• Questions to answer:
(a) Reproduce the part of the recumbent trike thread starting at "Well, actually, maybe" and ending at "miles on it.".
(b) Pick up the recumbent trike thread after its last sentence and keep writing it.

# Which one would you choose and why?



## plantfit (19 Aug 2009)

Hi to you all, this is my first post so I hope it's in the right place.
after a cycling lay off of about 12 months I am looking to be getting back on my bike, I ride a Trek 4700 mountain bike and a Giant OCR road bike, what I am looking at now is a recumbent trike, the two that I quite like are the Trice QNT 26 and the Catrike road, your thoughts please,
I am 56 years old 5ft 7 inches tall (or short) and my weight has increased to 14 stone since packing up smoking

thanks in advance

Roger


----------



## Auntie Helen (19 Aug 2009)

Trice QNT 20" would be my bet.

Well, actually, maybe the Q (not NT) if your post-smoking-cessation weight has gone to your hips.

I love my trike, but having the Q (not the NT) is inconvenient at times, but it feels lovely and stable. I do a fair few miles on it.

Haven't tried the Catrike but User3143 here has a Catrike and is very happy with it.


----------



## Chonker (19 Aug 2009)

I think mine is a QNT and if you like to go fast, and especially corner fast (lateral G's like a racecar, wooo!) it's not difficult to get up onto two wheels which of course is then the limit. I think if I were buying again I'd look at the wider track version.

Saying that I do like the look of the catrike 700, despite the inconvenience of having unequal wheel sizes (carrying different sized spare tubes) and the seat seems further reclined which is a complaint I have about the trice, I'd like to get lower, but then the catrike doesn't look to have a hardshell seat option which'd put me off.

The main thing that sold me on a trice was how compact it can fold up as storage is a bit issue for me.


----------



## Auntie Helen (19 Aug 2009)

My husband has a QNT and he has to be careful not to follow me round corners at the same speed as he may go up on two wheels where I am still on three. I've only ever had my Q on two wheels once when doing some very silly riding in a playground. James rolled his QNT when we were playing doughnuts in the snow - see here for the thread about it: http://www.cyclechat.co.uk/forums/showthread.php?t=25246&


----------



## byegad (19 Aug 2009)

On a QNT you need to be prepared to lean into fast corners on a Q less so, but still you can overcook it if you really try!

If fast cornering is you thing maybe the 20" rear wheel is a better choice. The larger the wheel the more strain on it and the frame for a given corner speed.

As to which one, well ICE is a UK firm with excellent customer service. Catrike is a US firm and customer service will be inevitably slower if anything needs to be posted. Also resale value of ICE trikes seems to be very good, possibly not an issue as I wouldn't sell my QNT at any price!

• Data for analysis:

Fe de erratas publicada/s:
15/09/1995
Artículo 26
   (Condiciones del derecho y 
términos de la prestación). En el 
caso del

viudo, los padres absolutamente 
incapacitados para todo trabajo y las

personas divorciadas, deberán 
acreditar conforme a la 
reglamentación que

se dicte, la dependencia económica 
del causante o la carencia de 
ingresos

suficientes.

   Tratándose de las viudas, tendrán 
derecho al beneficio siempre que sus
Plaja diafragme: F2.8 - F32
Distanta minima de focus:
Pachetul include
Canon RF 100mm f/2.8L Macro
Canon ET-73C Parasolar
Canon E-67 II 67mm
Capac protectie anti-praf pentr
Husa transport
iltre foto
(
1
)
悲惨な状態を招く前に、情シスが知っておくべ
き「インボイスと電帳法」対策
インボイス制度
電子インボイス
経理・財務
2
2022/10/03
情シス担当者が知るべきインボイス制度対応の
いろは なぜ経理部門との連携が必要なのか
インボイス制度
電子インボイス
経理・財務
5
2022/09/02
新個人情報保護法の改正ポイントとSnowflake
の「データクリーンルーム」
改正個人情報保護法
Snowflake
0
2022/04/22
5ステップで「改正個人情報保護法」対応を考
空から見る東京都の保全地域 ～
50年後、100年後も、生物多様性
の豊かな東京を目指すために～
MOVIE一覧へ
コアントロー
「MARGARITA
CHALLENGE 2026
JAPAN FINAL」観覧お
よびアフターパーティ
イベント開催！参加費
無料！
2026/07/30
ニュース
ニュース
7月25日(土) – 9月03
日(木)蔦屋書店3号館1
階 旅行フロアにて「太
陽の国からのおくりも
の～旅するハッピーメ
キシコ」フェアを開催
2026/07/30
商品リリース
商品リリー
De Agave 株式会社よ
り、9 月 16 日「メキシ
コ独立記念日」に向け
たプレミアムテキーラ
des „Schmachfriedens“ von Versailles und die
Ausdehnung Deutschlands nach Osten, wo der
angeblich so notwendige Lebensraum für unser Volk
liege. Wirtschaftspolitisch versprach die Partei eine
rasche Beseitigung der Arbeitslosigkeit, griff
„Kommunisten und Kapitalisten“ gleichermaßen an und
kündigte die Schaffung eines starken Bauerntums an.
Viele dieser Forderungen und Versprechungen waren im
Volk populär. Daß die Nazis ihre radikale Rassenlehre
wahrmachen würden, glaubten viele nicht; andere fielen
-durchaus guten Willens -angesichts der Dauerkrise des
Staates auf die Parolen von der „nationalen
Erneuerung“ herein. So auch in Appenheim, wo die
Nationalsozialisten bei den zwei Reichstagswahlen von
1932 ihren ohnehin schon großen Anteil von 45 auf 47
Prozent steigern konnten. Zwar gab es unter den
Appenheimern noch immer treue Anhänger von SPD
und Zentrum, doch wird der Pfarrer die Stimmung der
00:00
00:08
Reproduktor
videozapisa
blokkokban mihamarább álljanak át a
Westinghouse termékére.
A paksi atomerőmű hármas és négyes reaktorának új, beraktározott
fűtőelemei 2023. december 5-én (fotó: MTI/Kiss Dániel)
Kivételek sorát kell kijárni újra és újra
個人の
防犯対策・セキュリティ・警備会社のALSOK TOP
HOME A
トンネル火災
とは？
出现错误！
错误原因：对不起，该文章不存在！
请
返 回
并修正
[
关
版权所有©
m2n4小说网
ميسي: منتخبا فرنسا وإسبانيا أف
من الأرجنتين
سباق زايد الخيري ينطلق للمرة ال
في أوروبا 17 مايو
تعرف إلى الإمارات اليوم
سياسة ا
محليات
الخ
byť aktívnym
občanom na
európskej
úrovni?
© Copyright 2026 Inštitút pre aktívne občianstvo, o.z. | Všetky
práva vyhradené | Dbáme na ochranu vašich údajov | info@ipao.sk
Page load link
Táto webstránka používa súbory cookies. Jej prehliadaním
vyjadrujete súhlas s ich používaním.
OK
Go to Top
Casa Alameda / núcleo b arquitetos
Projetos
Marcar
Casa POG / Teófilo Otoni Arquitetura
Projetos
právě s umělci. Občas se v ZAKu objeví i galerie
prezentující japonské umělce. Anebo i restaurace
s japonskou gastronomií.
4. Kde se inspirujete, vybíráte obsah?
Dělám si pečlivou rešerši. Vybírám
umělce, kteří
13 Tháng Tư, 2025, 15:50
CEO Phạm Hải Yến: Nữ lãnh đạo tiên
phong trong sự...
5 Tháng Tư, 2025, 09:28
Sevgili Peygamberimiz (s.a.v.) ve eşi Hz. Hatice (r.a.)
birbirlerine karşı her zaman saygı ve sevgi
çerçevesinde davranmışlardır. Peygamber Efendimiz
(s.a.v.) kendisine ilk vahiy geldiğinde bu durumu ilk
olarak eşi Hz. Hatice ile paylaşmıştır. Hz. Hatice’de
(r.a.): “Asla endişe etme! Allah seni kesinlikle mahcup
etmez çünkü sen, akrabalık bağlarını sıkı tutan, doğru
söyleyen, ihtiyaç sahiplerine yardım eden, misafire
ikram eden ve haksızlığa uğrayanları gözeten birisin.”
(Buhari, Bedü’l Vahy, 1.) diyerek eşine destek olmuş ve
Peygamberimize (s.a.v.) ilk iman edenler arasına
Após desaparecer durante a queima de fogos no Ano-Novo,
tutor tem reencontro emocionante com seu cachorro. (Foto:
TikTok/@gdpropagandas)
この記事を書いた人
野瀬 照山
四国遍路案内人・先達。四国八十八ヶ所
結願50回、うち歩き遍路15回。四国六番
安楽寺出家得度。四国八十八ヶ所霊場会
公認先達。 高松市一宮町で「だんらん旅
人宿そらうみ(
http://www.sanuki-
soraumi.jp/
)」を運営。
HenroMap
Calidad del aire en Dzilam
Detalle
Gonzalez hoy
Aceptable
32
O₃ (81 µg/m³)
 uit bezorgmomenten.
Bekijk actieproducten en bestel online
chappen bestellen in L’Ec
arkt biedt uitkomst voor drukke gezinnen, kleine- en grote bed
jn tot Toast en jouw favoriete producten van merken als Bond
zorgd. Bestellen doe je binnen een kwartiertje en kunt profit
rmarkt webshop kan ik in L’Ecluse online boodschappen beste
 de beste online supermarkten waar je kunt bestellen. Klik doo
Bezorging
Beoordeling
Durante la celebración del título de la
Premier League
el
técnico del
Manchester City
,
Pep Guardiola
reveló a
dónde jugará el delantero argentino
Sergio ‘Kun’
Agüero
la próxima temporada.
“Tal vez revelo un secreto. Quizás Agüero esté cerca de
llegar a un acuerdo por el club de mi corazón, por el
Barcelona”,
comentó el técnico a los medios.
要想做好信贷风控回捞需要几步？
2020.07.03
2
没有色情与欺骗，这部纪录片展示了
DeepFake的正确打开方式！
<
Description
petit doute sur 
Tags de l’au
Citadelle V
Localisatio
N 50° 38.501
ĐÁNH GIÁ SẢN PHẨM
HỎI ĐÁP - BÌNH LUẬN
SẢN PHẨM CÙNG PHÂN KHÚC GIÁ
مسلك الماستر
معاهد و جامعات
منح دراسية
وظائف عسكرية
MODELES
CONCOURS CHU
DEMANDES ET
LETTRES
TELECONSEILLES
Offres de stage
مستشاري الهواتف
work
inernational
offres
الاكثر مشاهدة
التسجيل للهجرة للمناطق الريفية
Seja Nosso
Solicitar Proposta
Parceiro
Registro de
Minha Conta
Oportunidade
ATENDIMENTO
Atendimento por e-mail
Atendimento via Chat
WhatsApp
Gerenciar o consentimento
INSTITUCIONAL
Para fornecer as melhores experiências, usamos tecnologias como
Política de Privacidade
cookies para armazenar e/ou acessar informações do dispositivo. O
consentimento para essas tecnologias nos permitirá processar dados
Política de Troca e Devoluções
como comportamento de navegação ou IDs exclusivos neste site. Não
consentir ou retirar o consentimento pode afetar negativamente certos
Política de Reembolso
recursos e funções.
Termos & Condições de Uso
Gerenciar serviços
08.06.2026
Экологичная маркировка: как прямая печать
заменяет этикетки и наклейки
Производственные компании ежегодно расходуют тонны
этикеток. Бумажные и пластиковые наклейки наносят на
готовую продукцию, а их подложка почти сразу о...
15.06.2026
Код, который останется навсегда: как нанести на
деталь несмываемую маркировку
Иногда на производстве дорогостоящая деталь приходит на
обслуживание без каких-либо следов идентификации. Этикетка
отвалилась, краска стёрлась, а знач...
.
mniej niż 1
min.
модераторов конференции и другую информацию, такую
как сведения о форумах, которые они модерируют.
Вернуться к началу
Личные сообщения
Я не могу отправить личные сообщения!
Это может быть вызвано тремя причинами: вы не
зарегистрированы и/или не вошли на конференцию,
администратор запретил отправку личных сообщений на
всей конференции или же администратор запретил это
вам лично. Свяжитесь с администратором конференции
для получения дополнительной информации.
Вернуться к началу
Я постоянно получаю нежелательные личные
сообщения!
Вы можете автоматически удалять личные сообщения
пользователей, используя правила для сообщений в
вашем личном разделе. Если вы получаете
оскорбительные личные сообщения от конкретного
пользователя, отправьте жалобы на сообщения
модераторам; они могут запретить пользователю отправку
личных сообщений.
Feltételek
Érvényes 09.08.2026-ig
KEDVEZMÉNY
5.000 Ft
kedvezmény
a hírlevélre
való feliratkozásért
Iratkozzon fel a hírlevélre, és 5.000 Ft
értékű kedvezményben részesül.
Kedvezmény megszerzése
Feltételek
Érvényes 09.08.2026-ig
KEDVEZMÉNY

• Task-by-task outputs:
(a)
Well, actually, maybe the Q (not NT) if your post-smoking-cessation weight has gone to your hips.

I love my trike, but having the Q (not the NT) is inconvenient at times, but it feels lovely and stable. I do a fair few miles on it.

(b)
----------



## squeaker (20 Aug 2009)

Probably depends on you priorities. Of the two brands you mention, for speed I'd probably look at an Expedition, 700 or Speed (I suspect that the Catrike frame is stiffer / more efficient), but for all round use + easier transport a Trice Q20 (or QNT if you fit). Whichever, you will be slower point to point than the OCR, but loads more comfortable 
Ultimately, you need to try a few!


----------



## 3tyretrackterry (20 Aug 2009)

i suggest trying as many as you can as there are models with direct and indirect steering, suspension hard seat and mesh seat amd also differentride heights i have a trice explorer and love it its like a trice T and i use it for leisure riding and love it i would choose the trike every time but each to their own you dont say where you are but you could try out trikes at Dtek near Thetford or London recumbents oddly enough in london or there is a dealer in Scotland called Kinetics. Hope this helps


----------



## plantfit (21 Aug 2009)

Thanks for the advice from you all, most informative, I live in Lincolnshire so pretty flat unless I go up to the wolds, looks like D Tek is my closest stockest and from what I've read they know their stuff, I think one of the Trice machines will fit the bill so will have a test ride to find which one suits,
Once again many thanks for your replies

Roger


----------



## Auntie Helen (21 Aug 2009)

Hi Roger,

Yes, D-Tek offer a fantastic service with lots of great advice. Worth giving him a ring before you go to fit in with when he's free. And beware of your credit card - I've just ordered a bunch of accessories from him for my Trice.


----------



## plantfit (27 Aug 2009)

Hi all,

Thanks for the input, some very knowledgable people on this forum, I have decided on a Trice TNT 26, reasons being, better ground clearance, (the roads around here are somewhat neglected especially near the verges,) not much bothered about a suspension back end and not too much bothered about being able to fold the trike down. Another couple of weeks and I should be starting to eat the miles up in Lincolnshires flat lands

Roger


----------



## 45cotterless (27 Aug 2009)

Yo, good choice. I ride a QNT with 20" rear wheel. I ride with Spud, who bought my old Classic with the 26" rear wheel. I noticed that on extreme terrain including snow and ice that the bigger wheel went where I got stuck and no amount of wheel thrashing would help! He also uses the 2" Big Apple tyres, you'll need something to counter the lack of suspension.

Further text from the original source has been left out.